It’s been quite a year for us all as a family. If someone had told me last September how my life would pan out over the weeks and months to come I would never have believed them.

I am reading a book by Paul Tripp which a friend sent to me. The book meditates on psalm 27. This morning I have been reading verse 14 which says:

“Wait for the Lord; be strong, and let your heart take courage; wait for the Lord!”

I have found waiting hard. I want instant solutions to my problems. I crave instant fixing and everything to be righted now. I want hurt to be wiped away like wiping chalk off a blackboard. I want to feel settled now. I want a sense of purpose for the future now. I am hating the consequences of all that’s happened, and I long for good to be born out of bad. I want God to do this now. I hate waiting.

Paul Tripp says:

“The one on whom we wait is the dissatisfied Messiah. He will not relent, he will not quit, he will not rest until every promise he has made has been fully delivered. He will not turn from his work until every one of his children has been totally transformed. He will continue to fight until his last enemy is under his feet. He will reign until his kingdom has fully come. As long as sin exists, he will shower us with forgiving, empowering, and delivering grace. He will defend us against attacks and will attack the enemy on our behalf. ….he will not rest from his work until every last microbe of sin has been completely eradicated from every heart of each of his children.”

While we wait, God is refining us.
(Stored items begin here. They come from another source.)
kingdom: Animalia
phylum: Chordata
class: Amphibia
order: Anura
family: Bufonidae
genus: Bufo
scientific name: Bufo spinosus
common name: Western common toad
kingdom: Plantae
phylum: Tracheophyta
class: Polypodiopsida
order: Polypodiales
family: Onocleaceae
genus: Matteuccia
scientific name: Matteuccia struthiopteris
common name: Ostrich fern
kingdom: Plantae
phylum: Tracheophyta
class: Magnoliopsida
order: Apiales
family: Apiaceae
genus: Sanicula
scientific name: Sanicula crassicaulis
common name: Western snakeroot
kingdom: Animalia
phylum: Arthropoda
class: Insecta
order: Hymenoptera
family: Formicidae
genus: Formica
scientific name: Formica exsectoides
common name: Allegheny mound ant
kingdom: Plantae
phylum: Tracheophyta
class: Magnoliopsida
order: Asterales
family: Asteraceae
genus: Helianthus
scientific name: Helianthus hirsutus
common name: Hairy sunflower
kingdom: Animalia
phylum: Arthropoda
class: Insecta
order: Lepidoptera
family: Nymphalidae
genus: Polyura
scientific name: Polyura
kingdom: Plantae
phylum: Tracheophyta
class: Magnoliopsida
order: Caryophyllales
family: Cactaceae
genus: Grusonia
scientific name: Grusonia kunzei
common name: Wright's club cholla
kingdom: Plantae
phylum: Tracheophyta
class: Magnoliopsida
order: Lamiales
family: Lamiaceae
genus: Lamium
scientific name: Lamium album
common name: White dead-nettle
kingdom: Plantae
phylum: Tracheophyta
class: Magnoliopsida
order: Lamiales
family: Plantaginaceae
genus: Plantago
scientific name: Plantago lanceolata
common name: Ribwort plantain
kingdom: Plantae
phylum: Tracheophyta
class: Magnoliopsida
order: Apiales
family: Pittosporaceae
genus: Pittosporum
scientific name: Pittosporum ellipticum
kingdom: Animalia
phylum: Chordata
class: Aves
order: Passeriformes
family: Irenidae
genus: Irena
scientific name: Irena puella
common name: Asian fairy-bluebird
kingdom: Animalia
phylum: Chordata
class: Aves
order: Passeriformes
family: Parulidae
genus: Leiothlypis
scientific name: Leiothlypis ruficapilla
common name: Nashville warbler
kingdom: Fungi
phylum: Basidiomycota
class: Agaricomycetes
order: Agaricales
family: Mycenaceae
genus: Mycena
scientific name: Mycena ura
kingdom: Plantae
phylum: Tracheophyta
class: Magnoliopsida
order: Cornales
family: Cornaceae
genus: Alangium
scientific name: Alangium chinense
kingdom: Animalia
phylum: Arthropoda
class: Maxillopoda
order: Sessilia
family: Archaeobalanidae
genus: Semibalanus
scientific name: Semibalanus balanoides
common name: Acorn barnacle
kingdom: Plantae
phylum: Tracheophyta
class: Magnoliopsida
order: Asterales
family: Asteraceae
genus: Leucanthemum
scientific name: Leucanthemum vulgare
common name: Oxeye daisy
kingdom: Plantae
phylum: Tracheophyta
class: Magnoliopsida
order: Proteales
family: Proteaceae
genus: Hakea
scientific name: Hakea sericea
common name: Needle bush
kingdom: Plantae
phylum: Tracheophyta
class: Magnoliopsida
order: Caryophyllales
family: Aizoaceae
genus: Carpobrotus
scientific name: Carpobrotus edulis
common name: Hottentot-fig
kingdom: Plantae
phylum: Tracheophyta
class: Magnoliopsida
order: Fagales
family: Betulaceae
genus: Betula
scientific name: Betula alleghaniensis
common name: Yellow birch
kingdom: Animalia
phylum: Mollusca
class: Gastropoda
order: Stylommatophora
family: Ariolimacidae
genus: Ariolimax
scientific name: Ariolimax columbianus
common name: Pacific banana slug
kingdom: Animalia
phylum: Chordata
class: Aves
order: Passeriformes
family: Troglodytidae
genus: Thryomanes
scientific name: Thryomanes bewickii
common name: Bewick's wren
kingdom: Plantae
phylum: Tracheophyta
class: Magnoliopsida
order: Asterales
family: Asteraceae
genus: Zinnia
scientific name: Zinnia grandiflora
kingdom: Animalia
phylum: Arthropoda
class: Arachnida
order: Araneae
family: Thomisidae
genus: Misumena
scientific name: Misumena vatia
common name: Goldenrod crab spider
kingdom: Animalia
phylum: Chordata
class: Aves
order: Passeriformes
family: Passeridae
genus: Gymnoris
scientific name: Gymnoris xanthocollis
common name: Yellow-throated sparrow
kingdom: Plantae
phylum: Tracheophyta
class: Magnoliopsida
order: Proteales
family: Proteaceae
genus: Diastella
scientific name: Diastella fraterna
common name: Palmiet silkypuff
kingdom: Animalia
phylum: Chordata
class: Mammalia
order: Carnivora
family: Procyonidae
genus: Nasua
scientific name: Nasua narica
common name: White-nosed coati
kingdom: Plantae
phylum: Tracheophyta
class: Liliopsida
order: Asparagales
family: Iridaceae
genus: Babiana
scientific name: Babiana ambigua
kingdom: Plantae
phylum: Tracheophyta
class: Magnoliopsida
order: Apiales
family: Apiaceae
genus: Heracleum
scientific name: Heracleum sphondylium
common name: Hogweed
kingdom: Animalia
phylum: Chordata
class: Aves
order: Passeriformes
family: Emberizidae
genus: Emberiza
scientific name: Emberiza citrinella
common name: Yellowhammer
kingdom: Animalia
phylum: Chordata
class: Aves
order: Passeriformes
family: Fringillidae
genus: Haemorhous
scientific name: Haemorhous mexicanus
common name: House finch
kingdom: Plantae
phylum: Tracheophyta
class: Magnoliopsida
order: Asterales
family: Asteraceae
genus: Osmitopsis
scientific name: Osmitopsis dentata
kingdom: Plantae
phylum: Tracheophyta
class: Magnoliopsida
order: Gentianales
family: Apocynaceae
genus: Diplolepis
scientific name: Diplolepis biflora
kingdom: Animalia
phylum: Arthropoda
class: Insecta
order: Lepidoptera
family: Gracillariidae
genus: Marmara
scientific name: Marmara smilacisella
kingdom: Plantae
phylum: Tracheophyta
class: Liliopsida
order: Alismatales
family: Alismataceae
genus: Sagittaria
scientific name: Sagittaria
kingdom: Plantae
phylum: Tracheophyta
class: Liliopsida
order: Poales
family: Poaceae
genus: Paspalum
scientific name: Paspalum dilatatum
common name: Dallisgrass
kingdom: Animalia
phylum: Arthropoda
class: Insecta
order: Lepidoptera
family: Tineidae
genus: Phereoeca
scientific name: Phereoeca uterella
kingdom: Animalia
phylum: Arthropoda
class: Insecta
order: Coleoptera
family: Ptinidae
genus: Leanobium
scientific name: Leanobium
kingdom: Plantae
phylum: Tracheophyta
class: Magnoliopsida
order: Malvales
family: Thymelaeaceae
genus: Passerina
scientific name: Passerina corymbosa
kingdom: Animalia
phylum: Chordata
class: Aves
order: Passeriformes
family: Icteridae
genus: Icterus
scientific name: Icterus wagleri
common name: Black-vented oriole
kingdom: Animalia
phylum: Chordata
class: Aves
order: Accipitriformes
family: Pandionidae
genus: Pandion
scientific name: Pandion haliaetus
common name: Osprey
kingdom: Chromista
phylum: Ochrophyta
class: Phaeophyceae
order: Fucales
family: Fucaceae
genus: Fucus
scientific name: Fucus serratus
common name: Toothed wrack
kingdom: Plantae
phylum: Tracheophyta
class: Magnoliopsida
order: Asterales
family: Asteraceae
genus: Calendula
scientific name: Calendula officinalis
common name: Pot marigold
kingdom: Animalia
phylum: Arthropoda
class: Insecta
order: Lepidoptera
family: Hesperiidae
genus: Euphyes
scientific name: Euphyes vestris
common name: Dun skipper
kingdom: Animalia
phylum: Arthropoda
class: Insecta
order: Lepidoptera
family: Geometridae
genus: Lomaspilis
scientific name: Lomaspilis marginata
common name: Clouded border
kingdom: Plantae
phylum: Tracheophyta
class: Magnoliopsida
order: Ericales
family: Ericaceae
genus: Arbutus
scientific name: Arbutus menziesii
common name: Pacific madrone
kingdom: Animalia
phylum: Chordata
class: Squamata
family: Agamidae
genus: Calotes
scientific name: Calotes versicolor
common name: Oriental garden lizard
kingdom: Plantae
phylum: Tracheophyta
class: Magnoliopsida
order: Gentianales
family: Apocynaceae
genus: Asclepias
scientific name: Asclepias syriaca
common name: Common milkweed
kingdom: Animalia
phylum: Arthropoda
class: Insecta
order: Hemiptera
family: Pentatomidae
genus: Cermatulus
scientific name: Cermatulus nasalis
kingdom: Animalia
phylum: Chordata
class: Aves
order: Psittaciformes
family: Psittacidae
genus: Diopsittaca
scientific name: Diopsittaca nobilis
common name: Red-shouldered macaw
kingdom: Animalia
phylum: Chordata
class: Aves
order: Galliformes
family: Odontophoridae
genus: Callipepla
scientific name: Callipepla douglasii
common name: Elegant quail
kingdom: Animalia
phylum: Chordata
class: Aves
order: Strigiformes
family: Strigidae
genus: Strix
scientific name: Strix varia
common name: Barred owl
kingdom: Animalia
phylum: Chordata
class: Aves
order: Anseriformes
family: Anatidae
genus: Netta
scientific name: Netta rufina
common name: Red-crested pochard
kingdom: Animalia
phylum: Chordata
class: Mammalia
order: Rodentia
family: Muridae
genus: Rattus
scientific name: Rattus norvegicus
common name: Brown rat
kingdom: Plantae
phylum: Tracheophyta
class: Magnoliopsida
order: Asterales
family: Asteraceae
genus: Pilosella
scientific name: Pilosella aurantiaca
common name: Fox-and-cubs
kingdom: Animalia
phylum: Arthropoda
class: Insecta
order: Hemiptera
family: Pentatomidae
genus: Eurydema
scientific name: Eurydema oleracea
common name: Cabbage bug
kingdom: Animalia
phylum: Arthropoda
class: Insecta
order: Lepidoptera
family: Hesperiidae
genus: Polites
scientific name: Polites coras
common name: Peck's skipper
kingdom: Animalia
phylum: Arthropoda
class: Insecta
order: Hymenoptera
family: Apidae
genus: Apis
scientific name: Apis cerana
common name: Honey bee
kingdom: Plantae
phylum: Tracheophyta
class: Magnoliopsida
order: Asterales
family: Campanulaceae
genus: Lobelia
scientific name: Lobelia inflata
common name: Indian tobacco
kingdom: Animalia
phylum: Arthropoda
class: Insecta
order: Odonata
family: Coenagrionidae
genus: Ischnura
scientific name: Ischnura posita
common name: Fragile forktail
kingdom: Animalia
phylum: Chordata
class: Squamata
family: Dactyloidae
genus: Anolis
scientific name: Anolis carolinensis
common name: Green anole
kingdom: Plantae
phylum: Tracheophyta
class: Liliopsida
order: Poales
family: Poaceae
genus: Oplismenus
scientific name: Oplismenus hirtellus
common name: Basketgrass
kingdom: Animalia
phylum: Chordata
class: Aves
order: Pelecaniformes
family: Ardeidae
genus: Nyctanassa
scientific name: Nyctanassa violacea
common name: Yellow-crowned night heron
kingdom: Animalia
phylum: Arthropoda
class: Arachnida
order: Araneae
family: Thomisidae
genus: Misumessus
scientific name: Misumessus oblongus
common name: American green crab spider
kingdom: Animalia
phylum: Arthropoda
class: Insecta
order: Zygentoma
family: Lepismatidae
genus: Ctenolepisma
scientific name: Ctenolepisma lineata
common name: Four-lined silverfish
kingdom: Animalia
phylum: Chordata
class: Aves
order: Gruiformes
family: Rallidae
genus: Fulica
He is teaching us many things as a family and will eventually bring us all through.

There are struggles and hurts and moments of overwhelming pain, but I thank God that he is at the helm. I am waiting for him to work in our lives as a couple to bring about great beauty. This has to be the case because my husband is fully committed to giving his whole life over to God and is now not keeping anything back for himself.

Grace will triumph, God has won the victory. God will work in our hearts so that his beauty will be displayed once more. God will make us useful and make us like himself because he is working and will not relent as he will bring glory to himself.

It may be that he is teaching us the hard lesson of contentment in waiting. Only God knows the plans he has for us. It’s actually not my business to know what’s in store, but I pray that we know contentment in our circumstances which will grow us as we learn to wait upon Him.